Community Pride Innovation

Sugar Land, FBISD team up to teach students automotive skills

Shahid Ali was amazed at the pool of talent walking around the James Reese Career and Technical Center. Ali, the City of Sugar Land’s Fleet Services Manager, supervised Mohammad and Julian, two Reese Center students as part of an internship program over the summer of 2022. The students worked with the City’s fleet division, which services all city-owned vehicles, including police cars, fire trucks, and right of way division equipment for the entire course of their useful life.

“The interns we had over the summer really kicked things off,” Ali said. “We were able to benchmark and access their skillset, and we were extremely impressed with what we saw.”

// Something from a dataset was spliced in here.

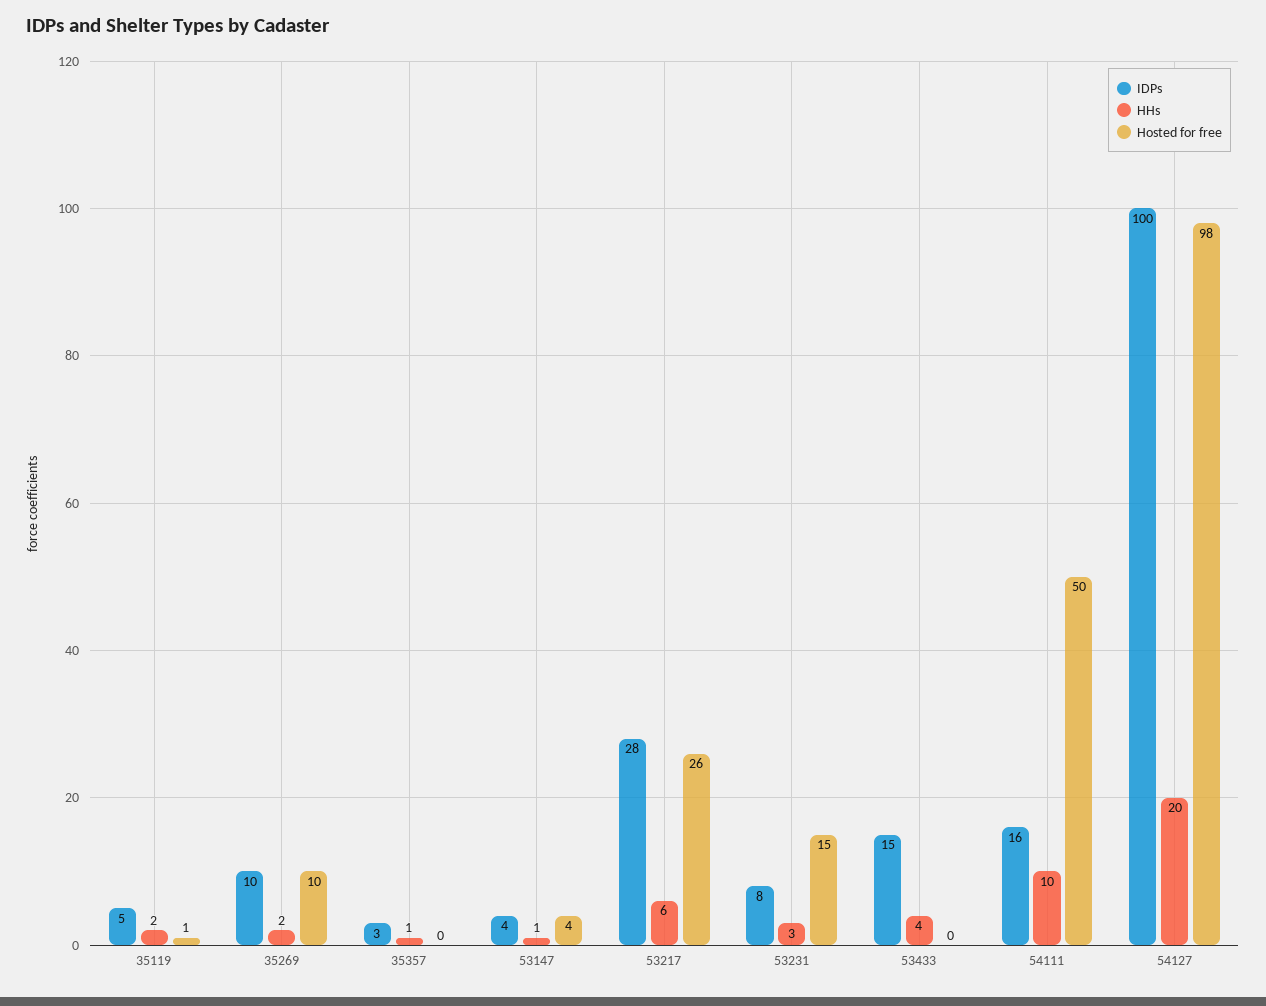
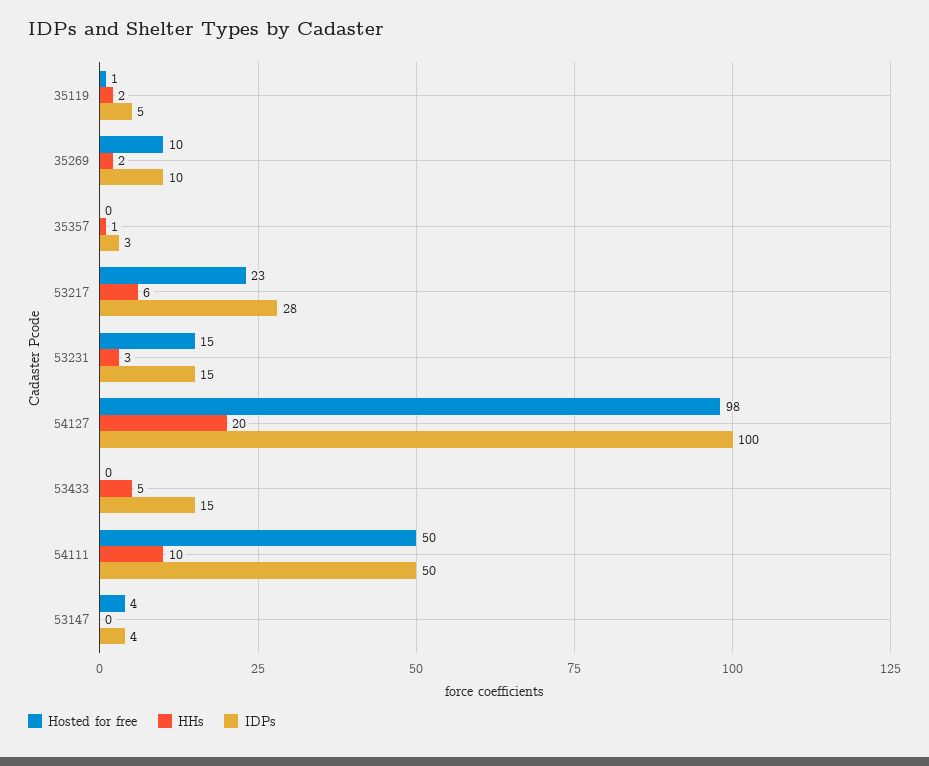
HHs, 53147: 1 -> 0
Hosted for free, 53217: 26 -> 23
IDPs, 53231: 8 -> 15
HHs, 53433: 4 -> 5
IDPs, 54111: 16 -> 50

This gave city staff an idea: create a five-year partnership between the City of Sugar Land and the James Reese Center that would allow students to gain firsthand, real-world knowledge of auto shops, while helping the City fill gaps in staffing. 

“(The students) both seemed like they were gaining the knowledge with us to succeed in the real world,” Ali said. “So when discussion of this partnership started, it was a no brainer.”

That’s when the Sugar Land Department of Innovaiton stepped in.

“The more we pursue creative ideas and creative solutions internally and the more we work with our community, things just explode in a great way,” Innovation Strategist Sabrina Abdulla said. “Every time we have conversations with FBISD, we learn about a new opportunity. Our department was hearing about workforce gaps and skillsets and those highly-skilled trade areas, so this partnership was a real opportunity to partner with FBISD to fill those gaps.”

The City’s Department of Innovation created the Forming Unique and Strategic Engagements (FUSE) program to help facilitate the partnership. FUSE’s purpose includes collaborating and engaging with community partners to provide internships, externships and public sector experience to Reese Center students.

The five-year partnership includes an interlocal agreement between the City and FBISD. The agreement leverages community talent to address city challenges, while connecting classroom skills to real-world experiences. It also helps beef up student resumes and creates a talent pipeline that the City could pull from should job opportunities be available in the future.

“We are incredibly grateful for the partnership with the City of Sugar Land,” Renee Cosby, FBISD Career & Technical Center Program Manager, said. “This opportunity has granted our students real-world industry experience with servicing a large fleet of vehicles and is opening doors for future career opportunities with the City.”

Students at the Center are assigned to work on preventative maintenance on the City’s light-duty trucks and non-public safety vehicles like Ford F-150s. The students do things like changing tires, oil changes, and basic preventative maintenance.

Ali said the partnership allowed for the full-time staff in fleet to focus on more high-priority items like retrofitting police vehicles with technology and major vehicle repairs.

“We’re exposing them to all the shop can entail,” Ali said. “Beyond the preventative maintenance, they are able to learn about the procurement process, delivery inspections, and other things. It’s definitely reminded our staff that teaching people is a vital part of the process. This gives us the opportunity to prioritize more critical items because PD and Fire get precedent in the shop due to City policy.”

And that’s only in year one. As the partnership moves through its next phase, Ali hopes to expand the program to have students work on more heavy-duty trucks and equipment.  

“We want them to work on Explorers, sedans, and super duties,” Ali said.

Beyond the real-world experience, this partnership gives the City the chance to cultivate talent from the ground floor.

“Finding talent is extremely difficult,” Ali said. “It’s difficult for us to compete with dealers and other vendors, but if we have that first experience with a student, we definitely want to leverage that for a couple of years of full-time work if possible.”

This program is just the start of many collaborations between the City and FBISD.

“Making this partnership, it opens the door to all of the other things we want,” Abdulla said. “When people ask us the importance of developing relationships, programs like this give us a better understanding of our communities’ challenges and better outcomes for the community. When we have an ear to the ground, we’re working as a bridge to help our community thrive. We can and want to experiment with each other in those ways. The door is wide open.”